Interesting! Glad to see our method being utilized in future research.
Do you have any metrics (e.g., Explained Variance or CE loss difference) on how SAEs trained on a specific dataset perform when applied to others? I suspect that if there is a small gap between the explained variance on the training dataset and other datasets, we might infer that, even though there’s no one-to-one correspondence between features learned across datasets, the combination of features retains a degree of similarity.
Additionally, it would be intriguing to investigate whether features across datasets become more aligned as training steps increase. I suspect a clear correlation between the number of training steps and the percentage of matched features, up to a saturation point.

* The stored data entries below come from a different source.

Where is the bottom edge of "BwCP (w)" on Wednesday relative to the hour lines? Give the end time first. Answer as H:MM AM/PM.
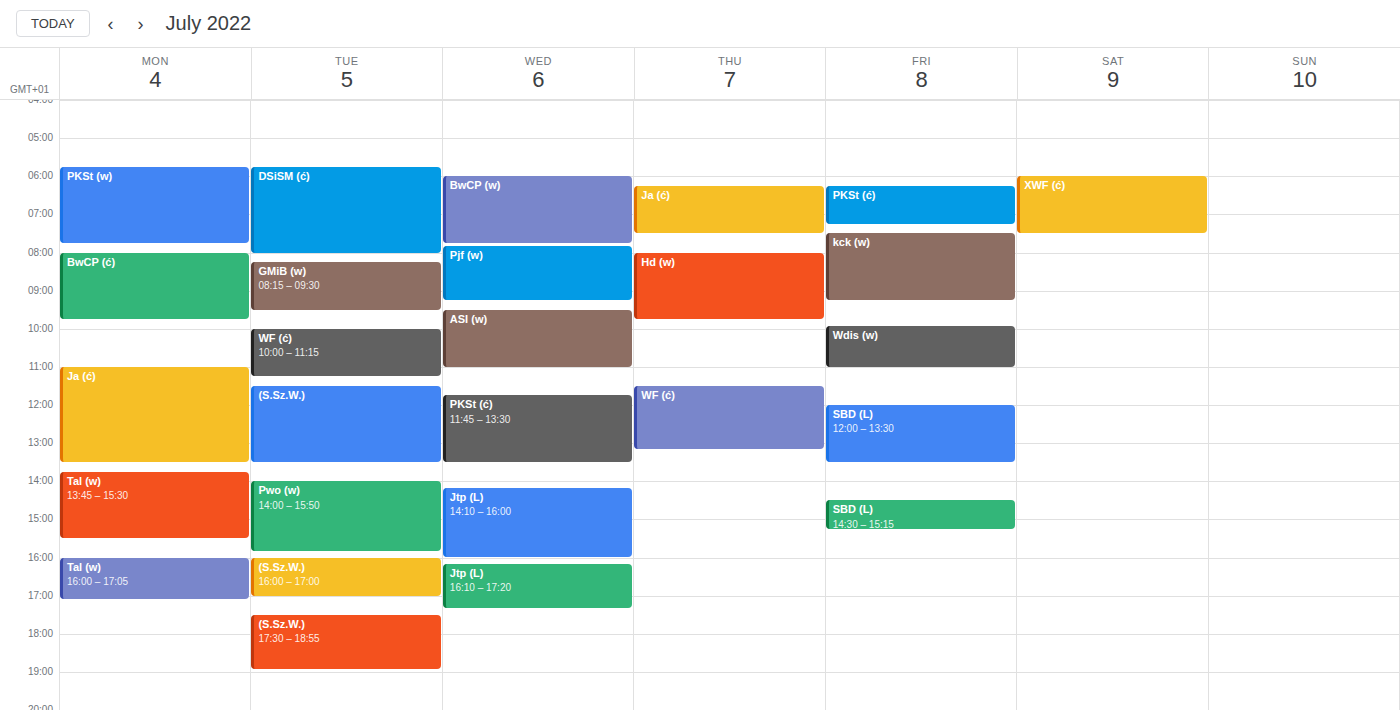
7:45 AM -- neither: three quarters of the way from the 7 AM line to the 8 AM line."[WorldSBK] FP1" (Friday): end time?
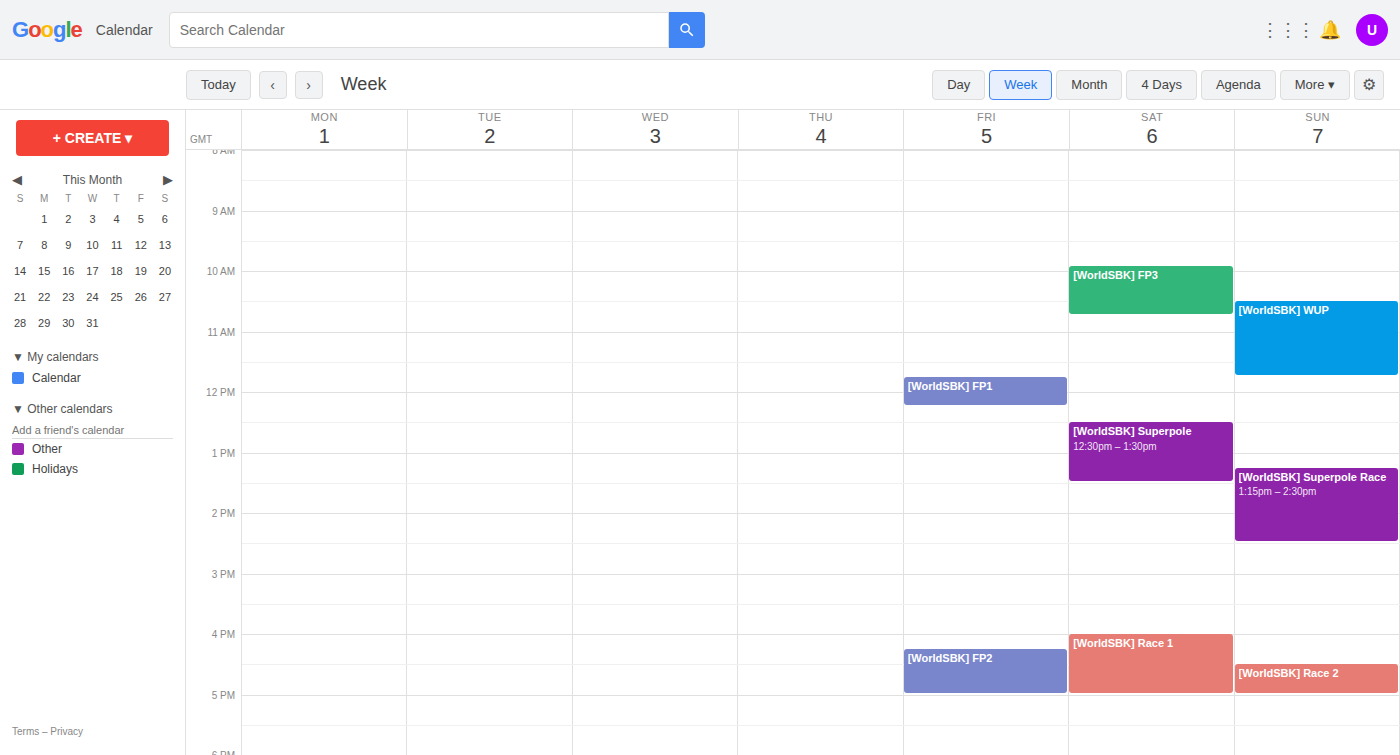
12:15 PMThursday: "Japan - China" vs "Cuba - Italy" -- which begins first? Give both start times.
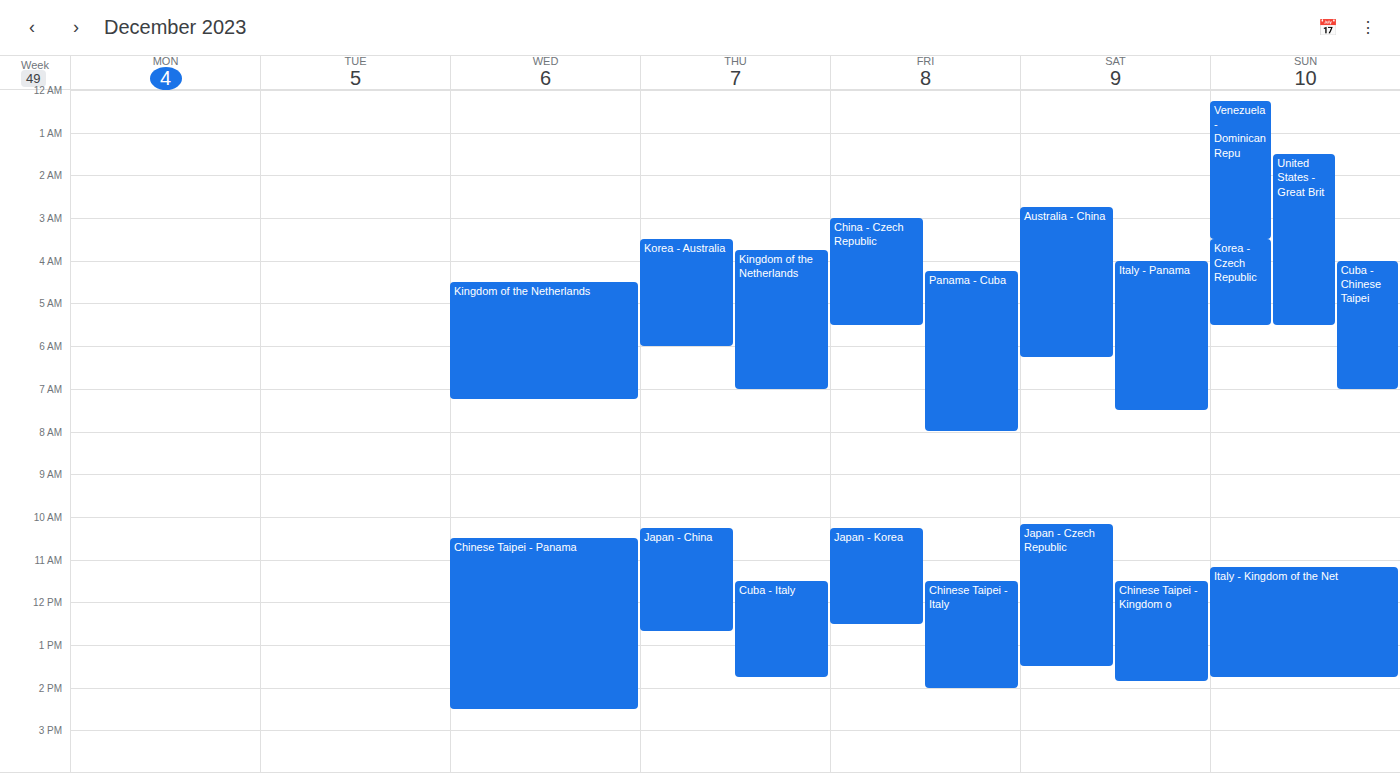
"Japan - China" 10:15 AM; "Cuba - Italy" 11:30 AM.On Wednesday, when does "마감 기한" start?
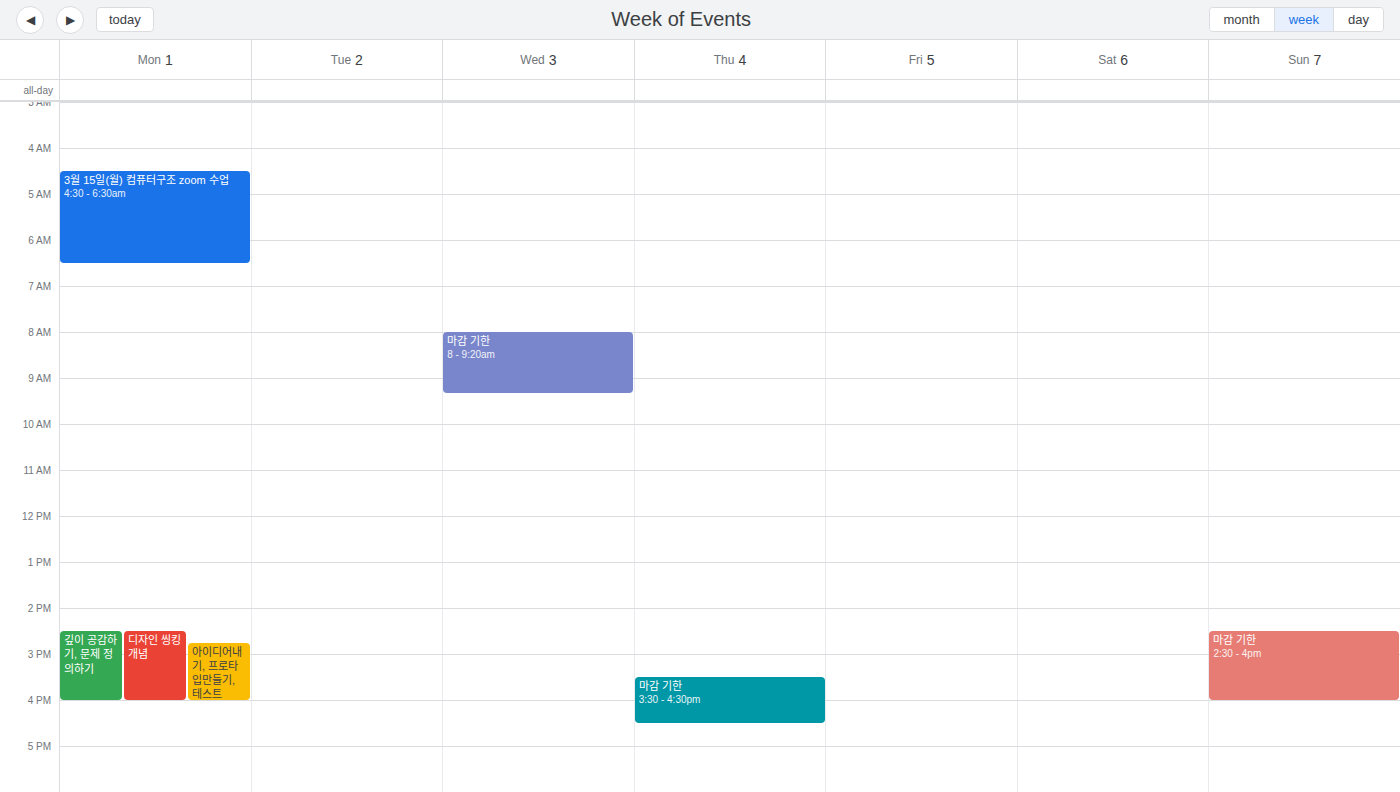
8:00 AM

Regarding the cross-dataset metric, it is interesting to test how the training dataset applies to different datasets, and I’ll share the comparison in the comments after measurement. If the combination of features retains a degree of similarity, contrary to my subset hypothesis above, this might be because there is a diverse combination of feature sets (i.e., basis in feature space), which could be why feature matching is generally lower (ideally, it would be one).
I also observed feature changes over training steps, noting about a 0.7 matching ratio between 1e8 tokens and 4e8 tokens (even though the loss change was not significant during training), indicating a considerable impact. However, due to an insufficient budget to allow convergence in various scenarios, I was unable to include this test in my research. One concern is whether the model will converge to a specific feature set or if there will be oscillatory divergence due to continuous streaming. This certainly seems like an interesting direction for further research.
This plot illustrates how the choice of training and evaluation datasets affects reconstruction quality. Specifically, it shows: 1) Explained variance of hidden states, 2) L2 loss across different training and evaluation datasets, and 3) Downstream CE differences in the language model.
The results indicate that SAEs generalize reasonably well across datasets, with a few notable points:
SAEs trained on TinyStories struggle to reconstruct other datasets, likely due to its synthetic nature.
Web-based datasets (top-left 3x3 subset) perform well on each other, although the CE difference and L2 loss are still 2–3 times higher compared to evaluating on the same dataset. This behavior aligns with expectations but suggests there could be methods to enhance generalizability beyond training separately on each dataset. This is particularly intriguing, given that my team is currently exploring dataset-related effects in SAE training.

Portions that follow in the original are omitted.